Effective conservation of threatened species relies on adequate information regarding their life history traits, such as those associated with reproduction, as it is the interaction between these traits that influence fitness (Roznik et al., 2015). For example, identifying breeding strategies offers an insight into why populations might vary in size and structure (Petranka & Thomas, 1995; Gould et al., 2022a), how frequent and for how long breeding events occur (Díaz-Paniagua, 1992; Paracuellos et al., 2022), as well as the timing of these events (Dixon & Heyer, 1968). The Wells (1977) explosive versus prolonged breeding paradigm presents a continuum of breeding strategies that varies among frogs and populations. Determining breeding strategies selected by species and populations can provide critical information for determining distribution and abundance and thus conservation assessment. While our understanding of the life history strategies of numerous anuran amphibians remains limited, deploying PARs at breeding habitats is useful because most anuran amphibians engage in vocalisation during their reproductive processes (Gerhardt and Huber, 2002; Köhler et al., 2017).
We combined acoustic monitoring with occupancy modelling to increase our understanding of spatial and temporal breeding patterns of a threatened and cryptic burrowing species, the giant burrowing frog, Heleioporus australiacus australiacus (HAA). We present this as a case study to demonstrate a process where rich data generated through acoustic surveys performed by PARs can be used to estimate detection probability with high precision to allow sufficient statistical power to model the probability of occupancy of cryptic species that vocalise.

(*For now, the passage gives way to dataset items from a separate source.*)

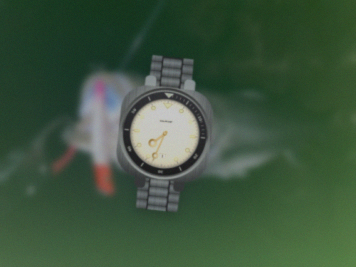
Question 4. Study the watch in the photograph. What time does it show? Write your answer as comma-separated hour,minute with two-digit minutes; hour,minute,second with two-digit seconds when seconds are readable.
7,33
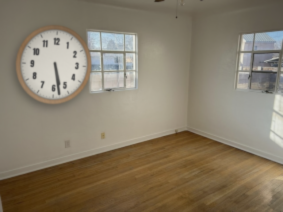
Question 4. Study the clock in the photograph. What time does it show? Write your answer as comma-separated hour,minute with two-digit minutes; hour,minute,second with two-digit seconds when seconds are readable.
5,28
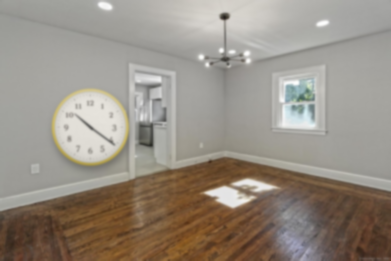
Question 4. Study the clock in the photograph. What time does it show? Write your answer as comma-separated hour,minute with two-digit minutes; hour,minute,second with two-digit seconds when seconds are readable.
10,21
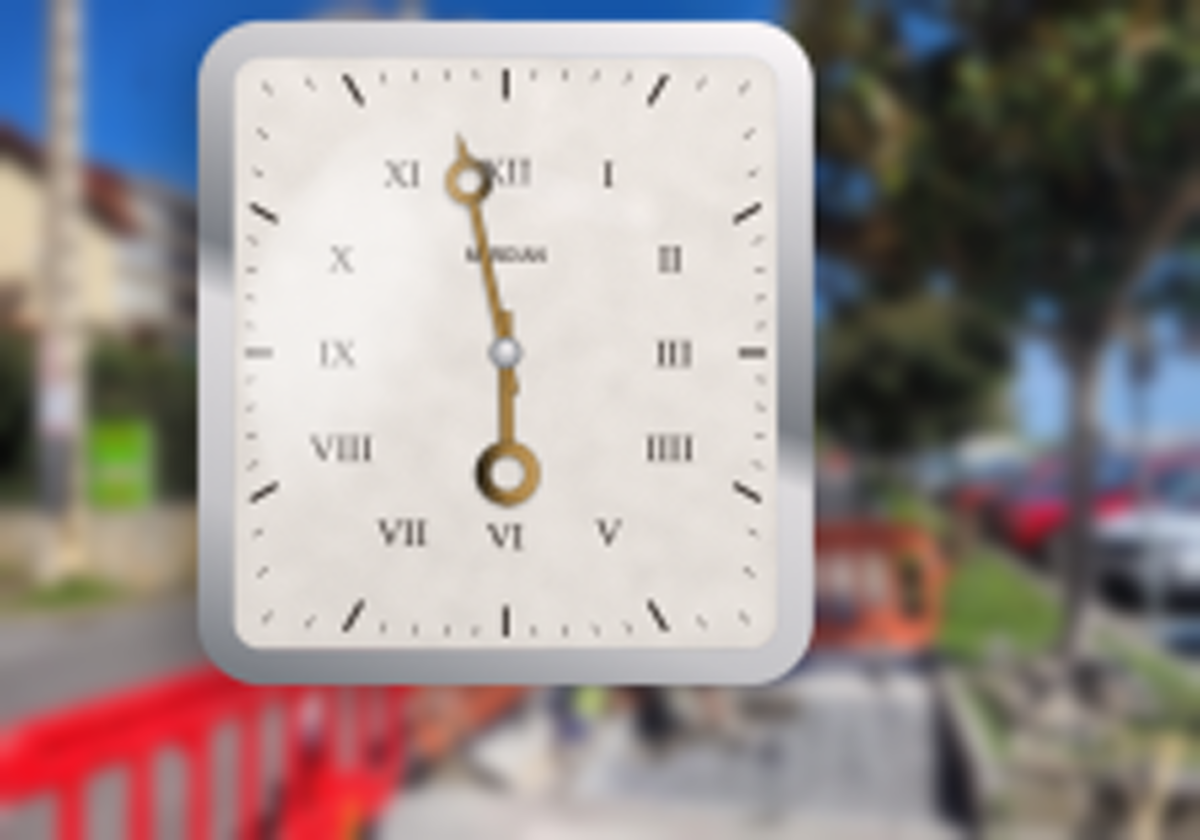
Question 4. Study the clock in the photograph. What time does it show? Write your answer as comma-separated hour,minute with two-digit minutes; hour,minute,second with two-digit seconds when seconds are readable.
5,58
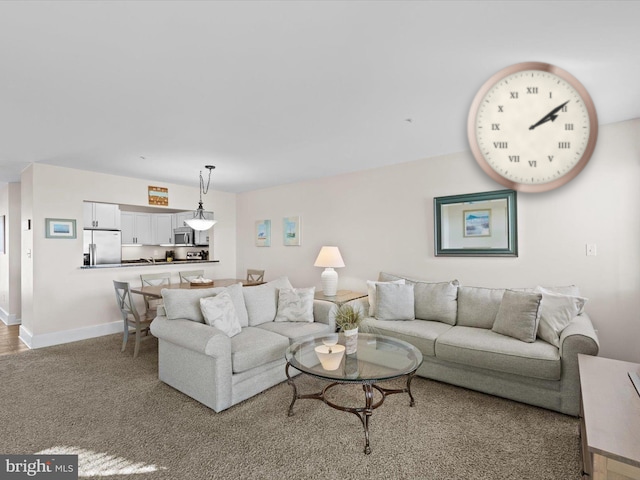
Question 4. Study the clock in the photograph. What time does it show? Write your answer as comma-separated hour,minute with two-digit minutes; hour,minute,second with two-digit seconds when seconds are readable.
2,09
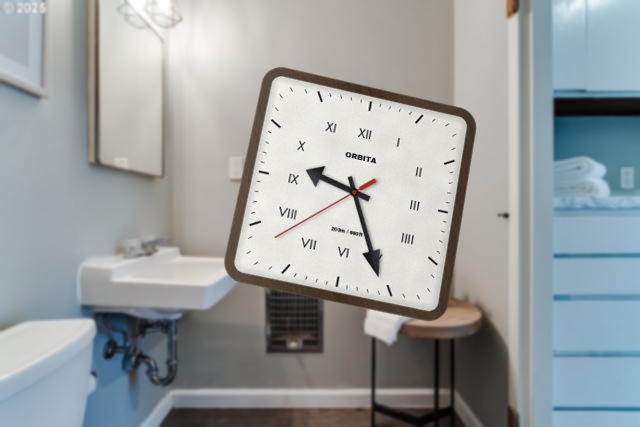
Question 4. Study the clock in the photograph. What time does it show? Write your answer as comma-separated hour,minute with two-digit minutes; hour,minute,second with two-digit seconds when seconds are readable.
9,25,38
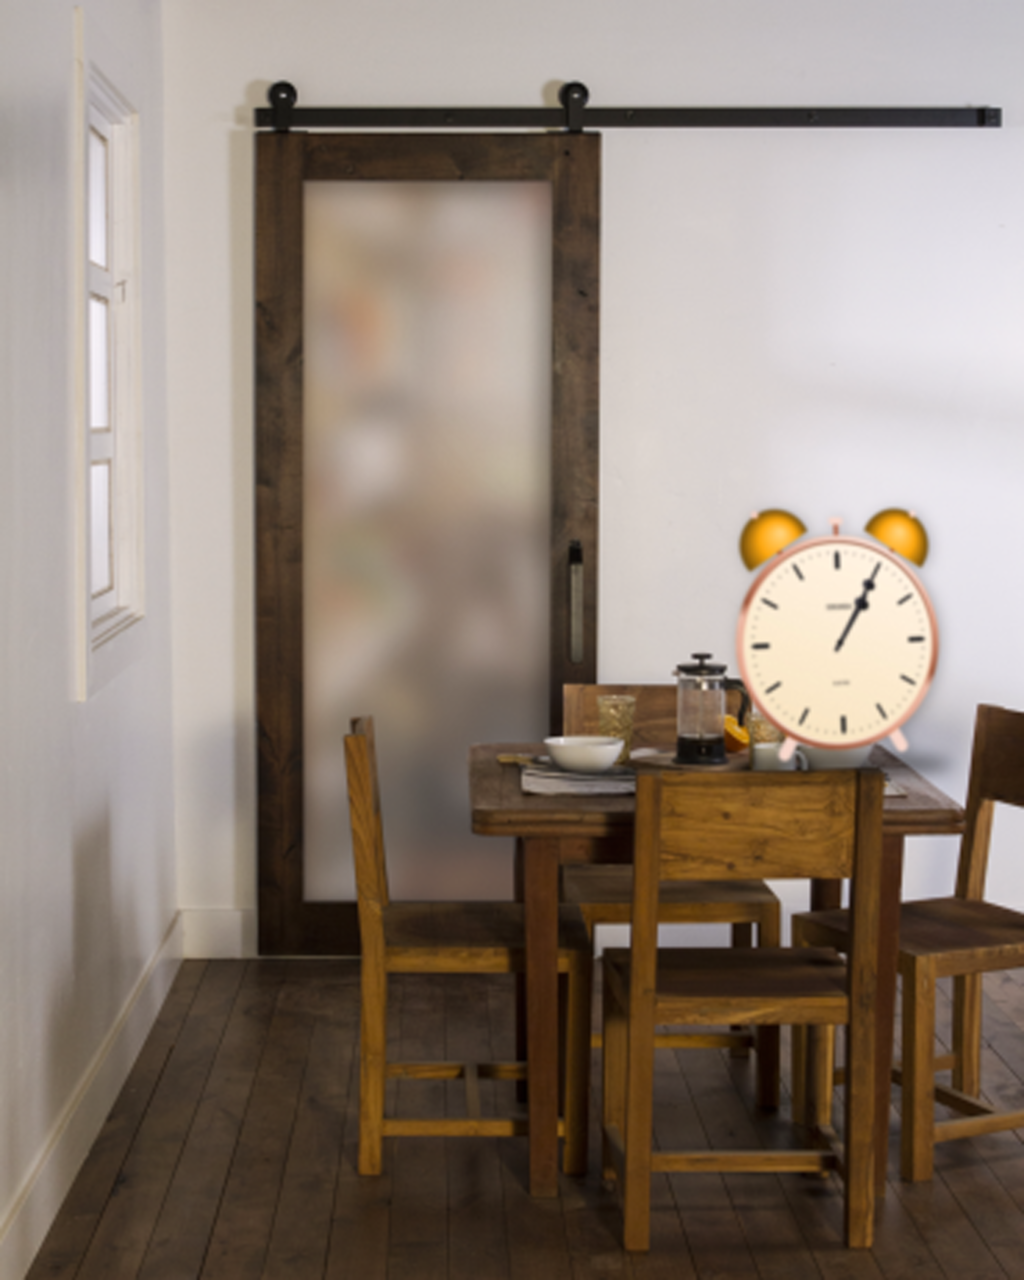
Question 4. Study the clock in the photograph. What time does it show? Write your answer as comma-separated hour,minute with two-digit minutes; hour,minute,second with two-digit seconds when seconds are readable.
1,05
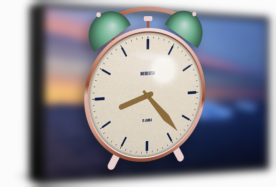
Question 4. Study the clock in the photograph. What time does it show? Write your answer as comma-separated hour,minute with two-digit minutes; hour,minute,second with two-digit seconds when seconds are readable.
8,23
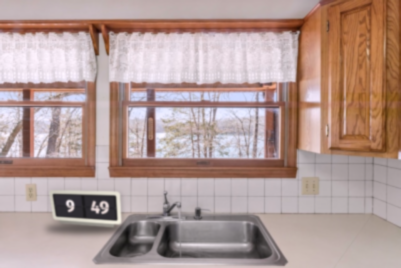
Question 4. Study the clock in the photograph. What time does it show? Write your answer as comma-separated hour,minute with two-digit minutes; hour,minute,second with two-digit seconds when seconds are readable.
9,49
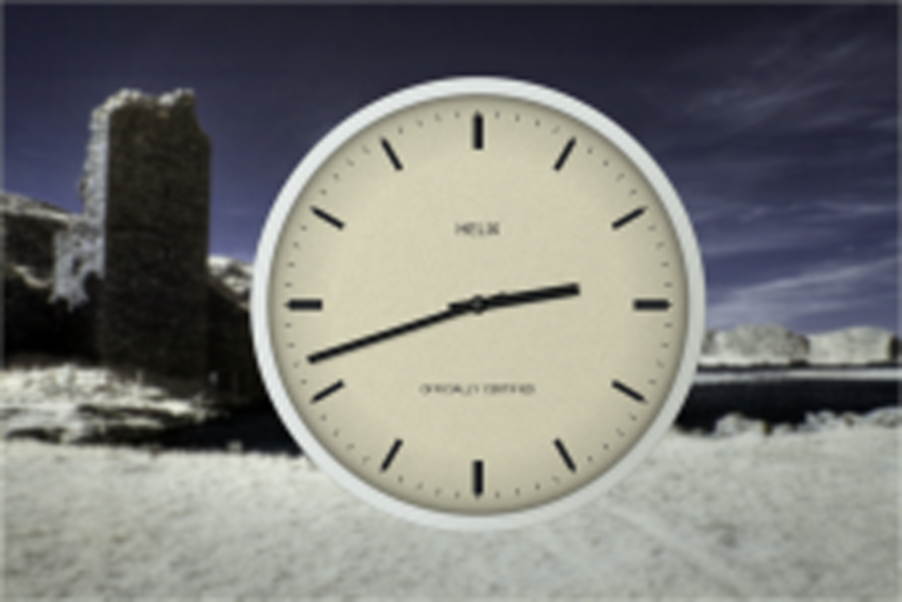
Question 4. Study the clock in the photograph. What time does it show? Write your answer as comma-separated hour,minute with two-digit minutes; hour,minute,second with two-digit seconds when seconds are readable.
2,42
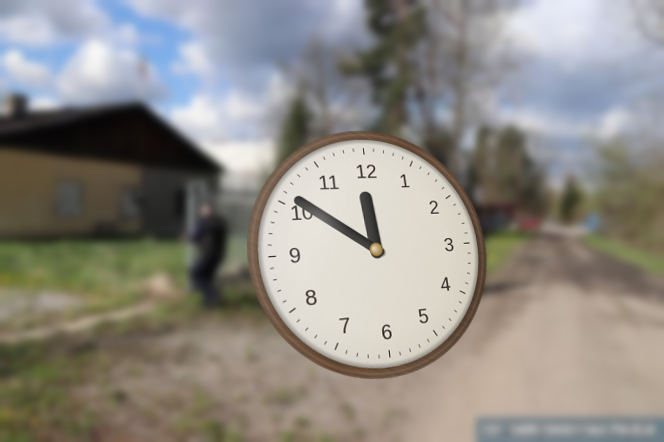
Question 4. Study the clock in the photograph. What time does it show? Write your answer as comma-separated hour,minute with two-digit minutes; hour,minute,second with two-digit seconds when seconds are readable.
11,51
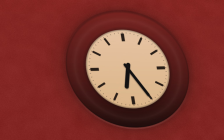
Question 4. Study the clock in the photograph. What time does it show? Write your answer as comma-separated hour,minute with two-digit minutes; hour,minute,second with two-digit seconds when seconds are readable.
6,25
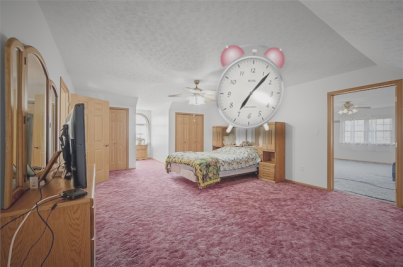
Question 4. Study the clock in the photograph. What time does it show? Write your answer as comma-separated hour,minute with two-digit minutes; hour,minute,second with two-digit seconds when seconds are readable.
7,07
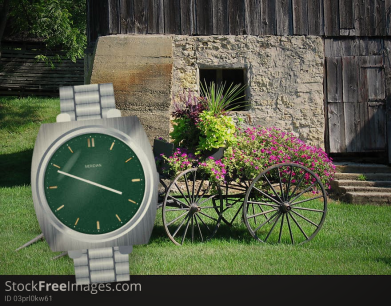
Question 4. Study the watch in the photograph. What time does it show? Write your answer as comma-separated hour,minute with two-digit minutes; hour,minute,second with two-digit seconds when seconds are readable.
3,49
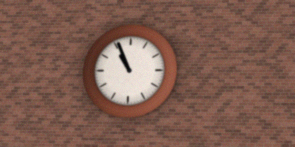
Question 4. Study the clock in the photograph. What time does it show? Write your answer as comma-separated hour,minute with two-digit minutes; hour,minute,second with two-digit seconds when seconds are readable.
10,56
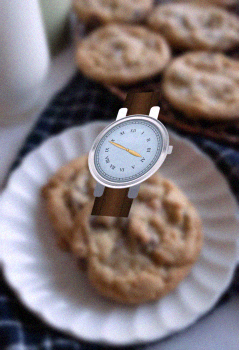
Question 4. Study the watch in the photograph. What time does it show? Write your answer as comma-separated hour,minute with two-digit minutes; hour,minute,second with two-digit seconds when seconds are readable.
3,49
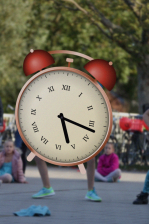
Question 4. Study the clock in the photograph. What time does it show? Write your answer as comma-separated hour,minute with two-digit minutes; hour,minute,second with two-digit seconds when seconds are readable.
5,17
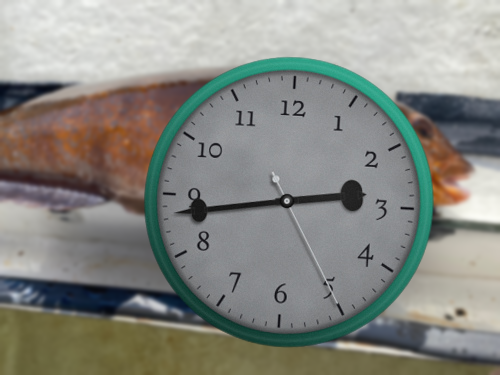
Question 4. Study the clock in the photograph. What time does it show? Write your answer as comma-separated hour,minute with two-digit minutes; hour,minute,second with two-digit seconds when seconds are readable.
2,43,25
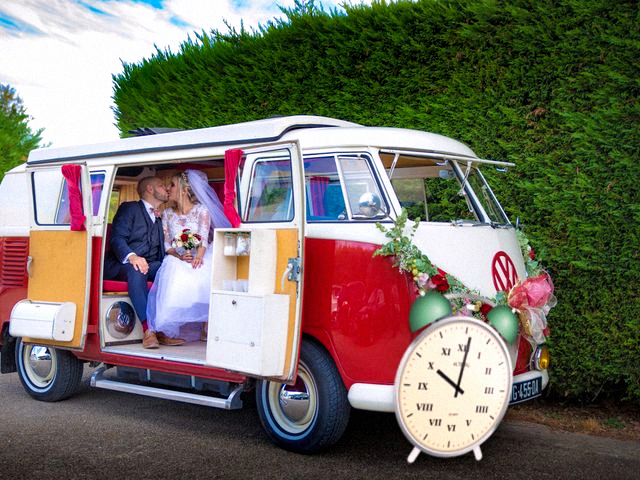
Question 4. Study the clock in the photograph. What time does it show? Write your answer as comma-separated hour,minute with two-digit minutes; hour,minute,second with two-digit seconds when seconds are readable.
10,01
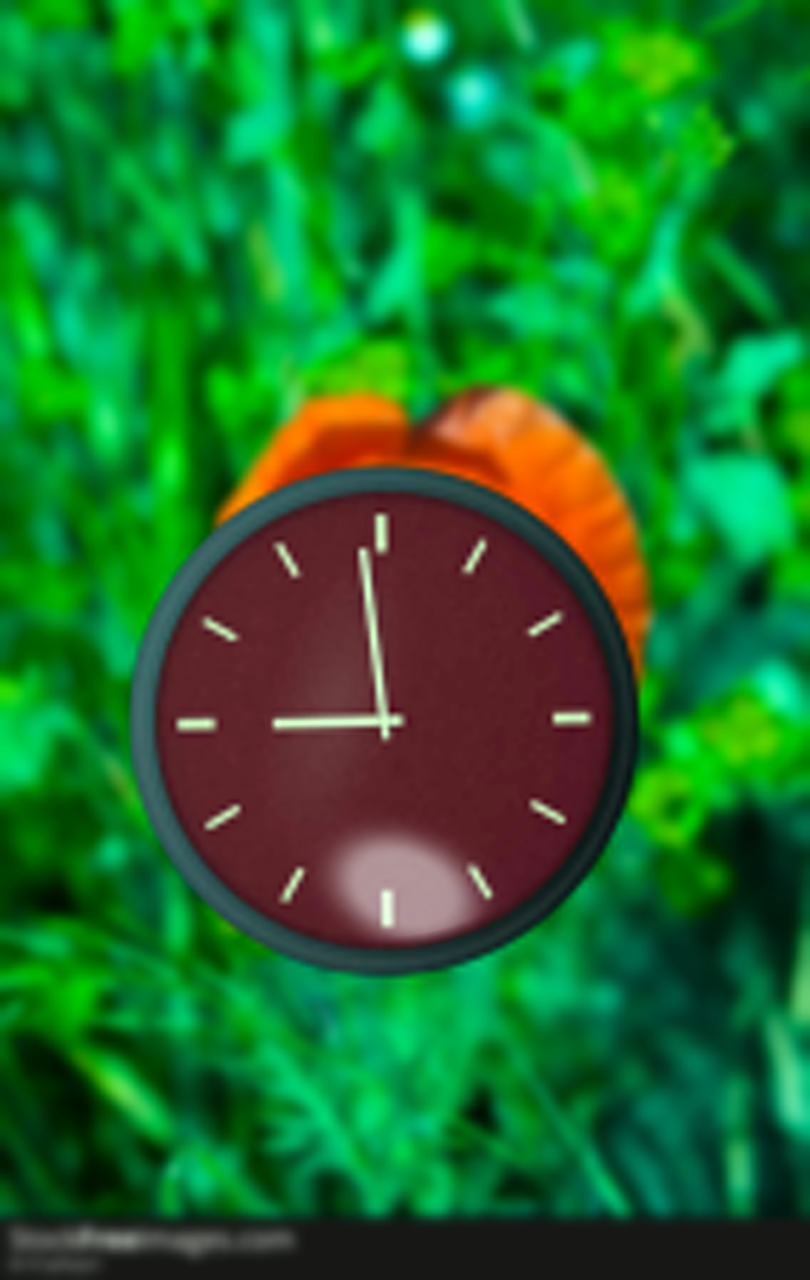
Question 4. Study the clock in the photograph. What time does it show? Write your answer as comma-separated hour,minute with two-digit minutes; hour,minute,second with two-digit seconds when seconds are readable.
8,59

We made several predictions based on the current understanding of spatial and temporal breeding patterns for this species (see Appendix Section A1 for a summary of HAA). We predicted that this species will have a low probability of detection (< 30%; Spetch et al., 2017) and a low probability of occupancy (< 30%; Spetch et al., 2017) driven by environmental and habitat specialisation for breeding (Stauber, 2006; Penman et al., 2005a; Penman, Lemckert, & Mahony, 2006a). Additionally, we hypothesized that breeding detectability would be positively correlated with temperature and rainfall as HAA is considered a late summer breeding species and has been shown to move to breeding habitats following rainfall (Penman et al., 2005b; Penman, Lemckert & Mahony, 2006a; Penman, Lemckert & Mahony, 2008a). Lastly, we predicted that breeding site occupancy would occur more often in ephemeral water bodies compared to permanent sites (Stauber, 2006) and positively correlated with the percentage of sandy soil profiles within the immediate landscape of the breeding site, as previous surveys indicate that HAA breeding habitats occur on sandy soils and, except for one population in Ulladulla, are not found on clay-based soils (Daly, 2019).